***** EXCERPTED RECORDS *****

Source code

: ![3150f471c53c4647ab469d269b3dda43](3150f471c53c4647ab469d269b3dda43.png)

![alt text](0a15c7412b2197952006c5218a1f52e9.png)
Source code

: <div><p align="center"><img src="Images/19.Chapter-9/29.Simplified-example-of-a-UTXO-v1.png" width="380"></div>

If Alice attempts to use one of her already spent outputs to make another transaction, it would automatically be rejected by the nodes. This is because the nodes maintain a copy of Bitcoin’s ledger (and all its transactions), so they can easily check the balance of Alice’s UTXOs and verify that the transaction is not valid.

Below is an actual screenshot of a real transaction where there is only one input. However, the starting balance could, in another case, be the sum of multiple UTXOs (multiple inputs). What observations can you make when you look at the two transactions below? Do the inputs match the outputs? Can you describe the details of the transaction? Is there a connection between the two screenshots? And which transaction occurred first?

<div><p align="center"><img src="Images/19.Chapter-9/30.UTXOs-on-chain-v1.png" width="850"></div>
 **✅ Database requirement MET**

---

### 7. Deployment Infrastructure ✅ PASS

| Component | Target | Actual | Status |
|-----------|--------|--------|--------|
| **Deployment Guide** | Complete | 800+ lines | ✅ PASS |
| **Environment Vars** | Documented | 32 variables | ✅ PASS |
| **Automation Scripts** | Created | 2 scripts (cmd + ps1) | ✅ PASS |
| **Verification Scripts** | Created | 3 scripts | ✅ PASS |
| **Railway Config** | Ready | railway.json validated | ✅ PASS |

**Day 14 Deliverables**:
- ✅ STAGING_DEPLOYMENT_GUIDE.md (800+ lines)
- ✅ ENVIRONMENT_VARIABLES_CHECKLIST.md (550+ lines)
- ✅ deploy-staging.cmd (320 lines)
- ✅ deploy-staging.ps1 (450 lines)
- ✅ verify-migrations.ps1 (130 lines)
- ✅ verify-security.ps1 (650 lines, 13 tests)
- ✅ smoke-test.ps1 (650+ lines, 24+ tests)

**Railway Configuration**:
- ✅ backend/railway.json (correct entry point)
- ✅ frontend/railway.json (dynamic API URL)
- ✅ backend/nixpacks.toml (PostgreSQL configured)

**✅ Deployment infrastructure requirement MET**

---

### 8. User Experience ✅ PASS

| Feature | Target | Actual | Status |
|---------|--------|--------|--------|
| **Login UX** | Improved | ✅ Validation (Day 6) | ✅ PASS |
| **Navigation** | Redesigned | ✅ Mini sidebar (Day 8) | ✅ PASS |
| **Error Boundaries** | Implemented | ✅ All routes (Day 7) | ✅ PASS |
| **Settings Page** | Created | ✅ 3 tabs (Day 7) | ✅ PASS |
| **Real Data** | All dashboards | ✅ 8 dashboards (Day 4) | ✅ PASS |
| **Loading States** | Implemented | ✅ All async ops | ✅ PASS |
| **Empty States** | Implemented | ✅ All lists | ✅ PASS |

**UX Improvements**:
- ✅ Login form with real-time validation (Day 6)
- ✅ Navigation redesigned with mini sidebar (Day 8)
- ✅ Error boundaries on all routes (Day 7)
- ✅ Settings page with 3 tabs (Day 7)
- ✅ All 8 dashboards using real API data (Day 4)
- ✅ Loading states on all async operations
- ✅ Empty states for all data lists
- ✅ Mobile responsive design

*****

> ASSIGNMENT
How many lines of the entries above contain the string "routes"? Case counts. Give only the number.

> OUTPUT OF THE TASK
2